Editorial: Before digital was cool

Published 12:00 am Tuesday, September 27, 2016

Rowan-Salisbury Schools got important kudos Monday from Catherine Truitt, Gov. Pat McCrory’s top education adviser. When it comes to digital learning, Truitt said, North Carolina is a national leader, and Rowan County is a leader in the state.

Visiting Salisbury at the school system’s invitation, Truitt addressed a luncheon group of community leaders to talk about the challenges facing public education today. They are many.

The digital conversion that drew skepticism a few years ago — from experienced educators and parents alike — has turned out to be a wise move for Rowan-Salisbury schools. The sudden transition was painful, and hitting the right balance of screen time and face time is a challenge. But digital learning is essential if the schools are to personalize learning to reach each and every child, Truitt said.

You might say Rowan-Salisbury went digital before digital was cool — or at least before it was required. Now everyone is moving in that direction.

Since joining the McCrory administration last October, Truitt has visited more than 30 schools that have adopted digital-age learning. In 18 years as an educator and turnaround coach, she said, she’s never seen anything that promises to improve teaching and learning that compares with the use of digital devices she has seen in places like Greene, Rutherford, Davie and Rowan counties.

She described seeing a child at Hanford Dole Elementary School use her iPad to read a QR code that then enabled the girl to download a story tailored to her abilities and progress. This kind of innovation allows a teacher to do small-group instruction while other students are learning individually on their own, she said. 

That is the future of education — more  technology and more personalization and humanization, trends that might seem at odds but now go hand-in-hand, Truitt said. Using technology as a tool, teachers can reach students where they are.

For more than century, U.S. schools have treated education as an assembly line, with students expected to move in lockstep through the same subjects that were developed by education experts in the 19th century. So much has changed. Now robots do the low-skill jobs, and to get the higher-skill jobs a person has to have some kind of post-secondary training, she said.

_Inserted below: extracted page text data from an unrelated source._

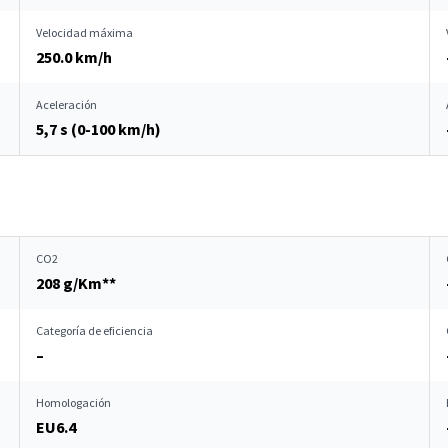
Velocidad máxima
250.0 km/h
Aceleración
5,7 s (0-100 km/h)
CO2
208 g/Km**
Categoría de eficiencia
–
Homologación
EU6.4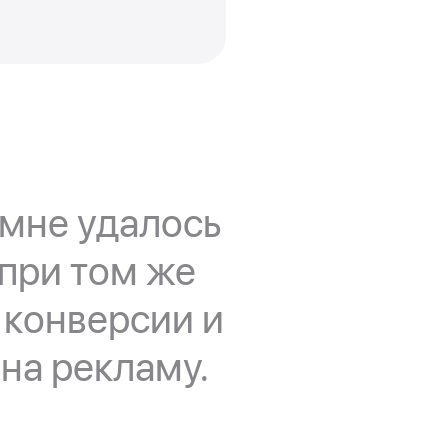
мне удалось
 при том же
 конверсии и
на рекламу.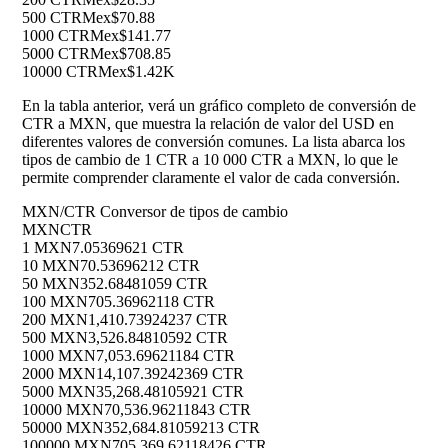
500 CTR
Mex$70.88
1000 CTR
Mex$141.77
5000 CTR
Mex$708.85
10000 CTR
Mex$1.42K
En la tabla anterior, verá un gráfico completo de conversión de
CTR a MXN, que muestra la relación de valor del USD en
diferentes valores de conversión comunes. La lista abarca los
tipos de cambio de 1 CTR a 10 000 CTR a MXN, lo que le
permite comprender claramente el valor de cada conversión.
MXN/CTR Conversor de tipos de cambio
MXN
CTR
1 MXN
7.05369621 CTR
10 MXN
70.53696212 CTR
50 MXN
352.68481059 CTR
100 MXN
705.36962118 CTR
200 MXN
1,410.73924237 CTR
500 MXN
3,526.84810592 CTR
1000 MXN
7,053.69621184 CTR
2000 MXN
14,107.39242369 CTR
5000 MXN
35,268.48105921 CTR
10000 MXN
70,536.96211843 CTR
50000 MXN
352,684.81059213 CTR
100000 MXN
705,369.62118426 CTR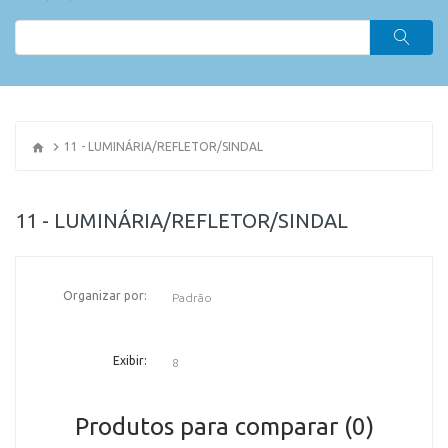
11 - LUMINÁRIA/REFLETOR/SINDAL
11 - LUMINÁRIA/REFLETOR/SINDAL
Organizar por:
OR
Exibir:
Produtos para comparar (0)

Our thinking about education has to get out of the assembly line era, too. If you start to criticize education methods with “when I was in school,” stop yourself. When you were in school, did virtually everyone carry a smartphone? Was the internet in existence? Did your classmates represent a broad spectrum of ethnicities,  abilities and interests? Were some of them homeless? Probably not. For good or ill, it’s a different world out there. To prepare children to survive and thrive, they have to be taught differently, too.